--- begin Quoted text ---
Nand, Nitika (2024) Government expenditure and economic growth in Fiji: a disaggregated empirical analysis. The University of the South Pacific.
Full text not available from this repository.Abstract
Government expenditure and revenue generation are fundamental elements that influence a nation’s economic landscape. This thesis specifically examines the impact of government expenditure (both aggregate and disaggregate levels) on the per capita real GDP of Fiji over the period 1980-2022. Both descriptive and econometric techniques are employed for analysis with a comprehensive dataset spanning from 1980 to 2022. The descriptive part deals with the general compositions and trends of government spending, the growth patterns of the economy, and the sectoral composition of national output.
Econometric analysis is conducted by using the Auto Regressive Distributed Lag approach (ARDL). Before estimating the long-run model time series characteristic of the data is tested using ADF and PP tests and found that all the variables are integrated of order one. Then, the cointegration test was conducted using the bounds test approach, and it concluded that there is a cointegrating equation between variables. For robustness check, it includes two-stage least squares (TSLS) and instrumental variable generalised method of moments (IV-GMM) estimators.
The empirical results indicate a positive and statistically significant impact of aggregate government expenditure as a share of GDP on Fiji’s real GDP per capita. In the short run, the results are vice versa. This implies that the current system of government spending is favorable to the real GDP per capita in the long run for Fiji. Furthermore, with government budget constraints, the results indicate that when government spending is financed through tax revenue, tax revenue does not have a significant impact on GDP per capita. In contrast, when government spending is financed through a budget deficit, budget deficit has a positive and statistically significant impact on GDP per capita, implying that the economy is likely to benefit more in terms of GDP per capita.
--- end Quoted text ---
--- begin Provided information ---
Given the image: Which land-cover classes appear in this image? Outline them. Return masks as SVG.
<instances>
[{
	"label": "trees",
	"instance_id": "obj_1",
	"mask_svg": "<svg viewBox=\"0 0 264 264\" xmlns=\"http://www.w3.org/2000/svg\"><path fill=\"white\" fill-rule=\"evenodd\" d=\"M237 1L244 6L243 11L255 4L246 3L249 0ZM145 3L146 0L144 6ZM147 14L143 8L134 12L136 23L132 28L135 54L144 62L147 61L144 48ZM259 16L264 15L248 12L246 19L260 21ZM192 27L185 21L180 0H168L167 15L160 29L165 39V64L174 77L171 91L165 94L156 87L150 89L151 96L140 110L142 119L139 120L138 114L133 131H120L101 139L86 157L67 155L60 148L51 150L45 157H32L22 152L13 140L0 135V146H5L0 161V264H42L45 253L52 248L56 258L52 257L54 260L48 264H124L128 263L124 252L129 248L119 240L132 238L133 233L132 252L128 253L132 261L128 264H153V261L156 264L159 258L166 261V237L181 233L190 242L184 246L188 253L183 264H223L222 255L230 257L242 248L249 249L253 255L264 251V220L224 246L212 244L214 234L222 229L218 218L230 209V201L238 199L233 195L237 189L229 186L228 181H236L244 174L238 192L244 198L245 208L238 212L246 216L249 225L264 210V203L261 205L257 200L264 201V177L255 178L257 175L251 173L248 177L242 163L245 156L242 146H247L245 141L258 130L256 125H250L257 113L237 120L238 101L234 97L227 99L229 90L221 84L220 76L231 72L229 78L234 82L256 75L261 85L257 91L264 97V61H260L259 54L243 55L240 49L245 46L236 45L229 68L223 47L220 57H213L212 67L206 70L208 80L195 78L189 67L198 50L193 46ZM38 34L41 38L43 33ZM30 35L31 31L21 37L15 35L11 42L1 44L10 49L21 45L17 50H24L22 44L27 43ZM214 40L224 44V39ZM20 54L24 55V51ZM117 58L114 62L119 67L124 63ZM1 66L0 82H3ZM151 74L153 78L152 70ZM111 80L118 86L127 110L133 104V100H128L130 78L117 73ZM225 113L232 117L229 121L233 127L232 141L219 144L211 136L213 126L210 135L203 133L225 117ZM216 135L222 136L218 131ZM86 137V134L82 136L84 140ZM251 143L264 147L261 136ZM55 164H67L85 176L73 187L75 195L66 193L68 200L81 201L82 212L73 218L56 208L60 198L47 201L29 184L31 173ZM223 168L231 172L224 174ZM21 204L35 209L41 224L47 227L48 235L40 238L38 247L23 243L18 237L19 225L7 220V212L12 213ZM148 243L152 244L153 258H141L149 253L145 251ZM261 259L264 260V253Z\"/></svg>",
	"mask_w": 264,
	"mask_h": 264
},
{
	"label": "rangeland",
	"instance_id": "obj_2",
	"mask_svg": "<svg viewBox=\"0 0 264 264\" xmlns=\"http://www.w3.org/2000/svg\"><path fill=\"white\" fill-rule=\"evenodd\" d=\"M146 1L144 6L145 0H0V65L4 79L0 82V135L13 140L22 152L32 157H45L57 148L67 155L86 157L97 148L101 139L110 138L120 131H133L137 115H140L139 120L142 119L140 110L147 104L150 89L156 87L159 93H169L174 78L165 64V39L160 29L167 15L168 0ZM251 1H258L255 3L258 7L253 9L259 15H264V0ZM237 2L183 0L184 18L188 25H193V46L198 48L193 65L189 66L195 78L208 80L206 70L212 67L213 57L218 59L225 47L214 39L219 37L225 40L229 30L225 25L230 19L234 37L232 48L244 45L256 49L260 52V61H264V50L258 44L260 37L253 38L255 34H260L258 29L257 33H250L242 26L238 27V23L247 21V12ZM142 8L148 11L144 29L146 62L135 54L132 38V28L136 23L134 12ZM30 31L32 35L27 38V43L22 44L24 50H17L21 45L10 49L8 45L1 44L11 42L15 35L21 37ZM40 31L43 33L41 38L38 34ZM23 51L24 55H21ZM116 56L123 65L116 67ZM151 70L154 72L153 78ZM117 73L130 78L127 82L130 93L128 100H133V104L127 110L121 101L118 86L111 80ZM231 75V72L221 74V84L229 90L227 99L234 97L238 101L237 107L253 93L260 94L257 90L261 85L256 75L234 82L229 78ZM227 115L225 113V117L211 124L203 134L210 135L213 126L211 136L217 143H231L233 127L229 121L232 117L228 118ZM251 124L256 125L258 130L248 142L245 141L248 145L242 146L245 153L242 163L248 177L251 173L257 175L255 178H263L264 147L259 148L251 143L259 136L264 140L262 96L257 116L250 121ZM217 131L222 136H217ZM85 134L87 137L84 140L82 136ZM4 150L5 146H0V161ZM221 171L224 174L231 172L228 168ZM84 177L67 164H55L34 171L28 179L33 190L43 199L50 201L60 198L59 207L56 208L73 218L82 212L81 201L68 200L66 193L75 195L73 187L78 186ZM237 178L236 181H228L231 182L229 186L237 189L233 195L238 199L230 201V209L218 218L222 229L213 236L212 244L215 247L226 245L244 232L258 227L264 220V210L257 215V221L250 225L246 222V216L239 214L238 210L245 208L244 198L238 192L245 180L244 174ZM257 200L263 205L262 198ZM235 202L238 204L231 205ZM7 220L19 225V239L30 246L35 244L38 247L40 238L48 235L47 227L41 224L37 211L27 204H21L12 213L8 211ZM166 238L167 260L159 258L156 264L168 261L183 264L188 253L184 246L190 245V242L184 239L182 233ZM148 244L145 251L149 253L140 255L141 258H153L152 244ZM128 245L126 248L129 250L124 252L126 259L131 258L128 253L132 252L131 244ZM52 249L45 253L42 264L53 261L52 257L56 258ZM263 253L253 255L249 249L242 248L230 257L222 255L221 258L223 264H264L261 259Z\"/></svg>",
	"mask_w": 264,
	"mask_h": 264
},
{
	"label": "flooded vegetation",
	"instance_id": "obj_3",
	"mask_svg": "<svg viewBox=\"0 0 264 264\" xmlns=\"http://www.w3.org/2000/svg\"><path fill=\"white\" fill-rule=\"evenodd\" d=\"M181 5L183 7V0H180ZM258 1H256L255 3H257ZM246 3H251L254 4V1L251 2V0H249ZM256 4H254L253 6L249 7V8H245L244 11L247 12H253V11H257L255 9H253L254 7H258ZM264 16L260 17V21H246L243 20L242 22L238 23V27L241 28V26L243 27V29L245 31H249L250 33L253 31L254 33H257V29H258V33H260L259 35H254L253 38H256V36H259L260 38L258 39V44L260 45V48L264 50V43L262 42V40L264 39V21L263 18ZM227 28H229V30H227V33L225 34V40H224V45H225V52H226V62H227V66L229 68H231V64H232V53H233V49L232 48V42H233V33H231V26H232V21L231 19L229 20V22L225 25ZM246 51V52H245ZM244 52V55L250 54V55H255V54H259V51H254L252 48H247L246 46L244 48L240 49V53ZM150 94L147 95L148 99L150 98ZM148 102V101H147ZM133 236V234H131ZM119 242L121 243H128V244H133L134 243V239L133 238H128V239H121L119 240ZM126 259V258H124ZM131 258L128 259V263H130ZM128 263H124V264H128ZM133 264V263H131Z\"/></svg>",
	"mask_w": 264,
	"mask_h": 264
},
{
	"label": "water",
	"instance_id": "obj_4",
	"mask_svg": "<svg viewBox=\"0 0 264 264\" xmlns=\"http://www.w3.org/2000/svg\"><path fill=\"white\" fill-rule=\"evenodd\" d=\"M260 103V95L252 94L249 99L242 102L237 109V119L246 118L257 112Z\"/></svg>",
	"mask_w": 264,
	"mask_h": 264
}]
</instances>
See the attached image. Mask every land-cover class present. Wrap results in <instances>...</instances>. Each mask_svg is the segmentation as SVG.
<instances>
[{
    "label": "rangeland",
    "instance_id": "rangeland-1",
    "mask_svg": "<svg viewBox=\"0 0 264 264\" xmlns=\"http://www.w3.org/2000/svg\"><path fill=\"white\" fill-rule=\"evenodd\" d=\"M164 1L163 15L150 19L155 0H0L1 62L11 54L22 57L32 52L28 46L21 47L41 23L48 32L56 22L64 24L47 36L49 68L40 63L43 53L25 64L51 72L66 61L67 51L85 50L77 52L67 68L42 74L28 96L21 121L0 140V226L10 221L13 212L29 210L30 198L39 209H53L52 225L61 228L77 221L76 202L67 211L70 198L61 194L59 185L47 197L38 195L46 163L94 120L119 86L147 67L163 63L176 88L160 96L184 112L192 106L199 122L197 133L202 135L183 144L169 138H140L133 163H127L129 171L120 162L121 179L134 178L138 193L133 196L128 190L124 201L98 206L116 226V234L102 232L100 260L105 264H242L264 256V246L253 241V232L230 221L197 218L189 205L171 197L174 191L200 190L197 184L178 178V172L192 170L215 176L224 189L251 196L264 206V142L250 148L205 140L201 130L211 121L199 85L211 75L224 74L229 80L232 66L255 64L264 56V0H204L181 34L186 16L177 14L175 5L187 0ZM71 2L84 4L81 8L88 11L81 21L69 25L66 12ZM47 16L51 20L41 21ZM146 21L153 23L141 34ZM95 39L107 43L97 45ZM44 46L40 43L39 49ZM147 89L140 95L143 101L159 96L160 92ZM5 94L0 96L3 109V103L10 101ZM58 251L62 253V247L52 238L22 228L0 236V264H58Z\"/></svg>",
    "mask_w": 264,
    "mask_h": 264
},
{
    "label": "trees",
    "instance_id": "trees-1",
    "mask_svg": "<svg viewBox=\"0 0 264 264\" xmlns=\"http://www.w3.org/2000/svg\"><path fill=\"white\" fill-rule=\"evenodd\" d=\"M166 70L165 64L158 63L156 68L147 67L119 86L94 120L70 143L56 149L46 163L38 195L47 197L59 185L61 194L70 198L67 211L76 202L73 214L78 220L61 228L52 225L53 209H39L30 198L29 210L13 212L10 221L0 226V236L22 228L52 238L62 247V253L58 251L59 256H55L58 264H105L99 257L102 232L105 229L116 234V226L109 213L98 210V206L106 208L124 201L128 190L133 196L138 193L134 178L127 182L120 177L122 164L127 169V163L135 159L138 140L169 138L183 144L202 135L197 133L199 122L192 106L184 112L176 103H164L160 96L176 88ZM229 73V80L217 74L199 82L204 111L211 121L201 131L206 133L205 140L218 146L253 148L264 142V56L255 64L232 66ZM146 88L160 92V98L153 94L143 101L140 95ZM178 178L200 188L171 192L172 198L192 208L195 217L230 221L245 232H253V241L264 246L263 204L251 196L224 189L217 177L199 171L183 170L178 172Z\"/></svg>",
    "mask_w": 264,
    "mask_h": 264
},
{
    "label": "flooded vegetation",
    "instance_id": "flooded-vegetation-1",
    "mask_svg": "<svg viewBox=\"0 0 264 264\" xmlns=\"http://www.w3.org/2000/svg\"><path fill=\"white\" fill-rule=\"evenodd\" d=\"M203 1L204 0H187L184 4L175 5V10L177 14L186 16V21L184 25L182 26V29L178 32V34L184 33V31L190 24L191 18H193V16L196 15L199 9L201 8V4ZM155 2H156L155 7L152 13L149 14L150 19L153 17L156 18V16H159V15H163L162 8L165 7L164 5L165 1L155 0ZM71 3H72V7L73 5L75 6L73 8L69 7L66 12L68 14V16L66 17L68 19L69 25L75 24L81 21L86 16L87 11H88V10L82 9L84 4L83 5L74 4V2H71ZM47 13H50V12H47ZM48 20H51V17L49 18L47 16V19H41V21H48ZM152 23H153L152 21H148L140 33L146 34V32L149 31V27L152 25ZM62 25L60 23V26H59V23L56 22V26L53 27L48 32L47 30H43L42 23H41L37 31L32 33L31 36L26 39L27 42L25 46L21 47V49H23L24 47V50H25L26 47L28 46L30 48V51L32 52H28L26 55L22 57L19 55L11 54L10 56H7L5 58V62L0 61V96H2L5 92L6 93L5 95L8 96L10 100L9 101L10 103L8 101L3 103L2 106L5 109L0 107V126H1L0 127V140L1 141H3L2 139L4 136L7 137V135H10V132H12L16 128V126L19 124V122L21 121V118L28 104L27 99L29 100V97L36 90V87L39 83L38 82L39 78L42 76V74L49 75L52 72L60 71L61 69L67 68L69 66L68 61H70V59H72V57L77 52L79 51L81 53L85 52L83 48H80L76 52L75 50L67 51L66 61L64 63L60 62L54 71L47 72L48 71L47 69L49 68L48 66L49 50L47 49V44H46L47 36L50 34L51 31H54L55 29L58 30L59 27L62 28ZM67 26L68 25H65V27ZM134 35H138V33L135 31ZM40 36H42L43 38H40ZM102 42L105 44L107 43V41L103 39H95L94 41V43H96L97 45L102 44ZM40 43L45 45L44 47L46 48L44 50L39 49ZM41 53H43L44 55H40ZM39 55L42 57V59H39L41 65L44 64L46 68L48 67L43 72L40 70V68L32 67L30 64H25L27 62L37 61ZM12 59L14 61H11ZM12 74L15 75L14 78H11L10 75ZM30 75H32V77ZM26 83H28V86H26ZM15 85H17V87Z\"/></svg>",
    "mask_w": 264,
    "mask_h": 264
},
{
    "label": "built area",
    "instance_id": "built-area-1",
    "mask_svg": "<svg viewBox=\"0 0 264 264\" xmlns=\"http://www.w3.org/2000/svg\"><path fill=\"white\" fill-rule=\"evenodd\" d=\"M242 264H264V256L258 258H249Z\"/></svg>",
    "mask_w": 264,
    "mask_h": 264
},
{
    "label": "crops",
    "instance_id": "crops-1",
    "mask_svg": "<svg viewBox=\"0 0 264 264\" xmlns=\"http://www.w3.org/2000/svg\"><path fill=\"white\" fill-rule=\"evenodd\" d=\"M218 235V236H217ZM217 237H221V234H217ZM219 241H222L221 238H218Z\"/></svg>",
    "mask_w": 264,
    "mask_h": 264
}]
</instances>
--- end Provided information ---
Work to do »
1 – Pick out every line of the entries that contains the string "area", and copy each one.
2 – Write the next part of the abstract on government spending and growth in Fiji, picking up after its last sentence.
The abstract on government spending in Fiji and the entries are unrelated pieces of material.

Results for each task »
1 –
    "label": "built area",
    "instance_id": "built-area-1",

2 –
At a disaggregate level, we find that the government expenditure allocation towards operating expenditure, wages and salaries and agriculture expenditure, have a negative effect on per capita real GDP in the long run. The government spending allocation to capital expenditure and transport and communication intends to have a positive effect on the real GDP per capita of Fiji in the long run. In terms of the government expenditure allocated to health and education expenditure, it positively affects per capita real GDP only in the short run. The outcomes of this research provide valuable insights that can assist policymakers in designing policies that can improve the impact of fiscal policies on the real GDP per capita of Fiji. Increasing government spending on capital, transport, and communication expenditures can have a positive effect on Fiji's per capita real GDP in the long run. The government can also reduce unproductive operating expenditure and wages and salaries expenditures to achieve a high level of per capita real GDP of Fiji.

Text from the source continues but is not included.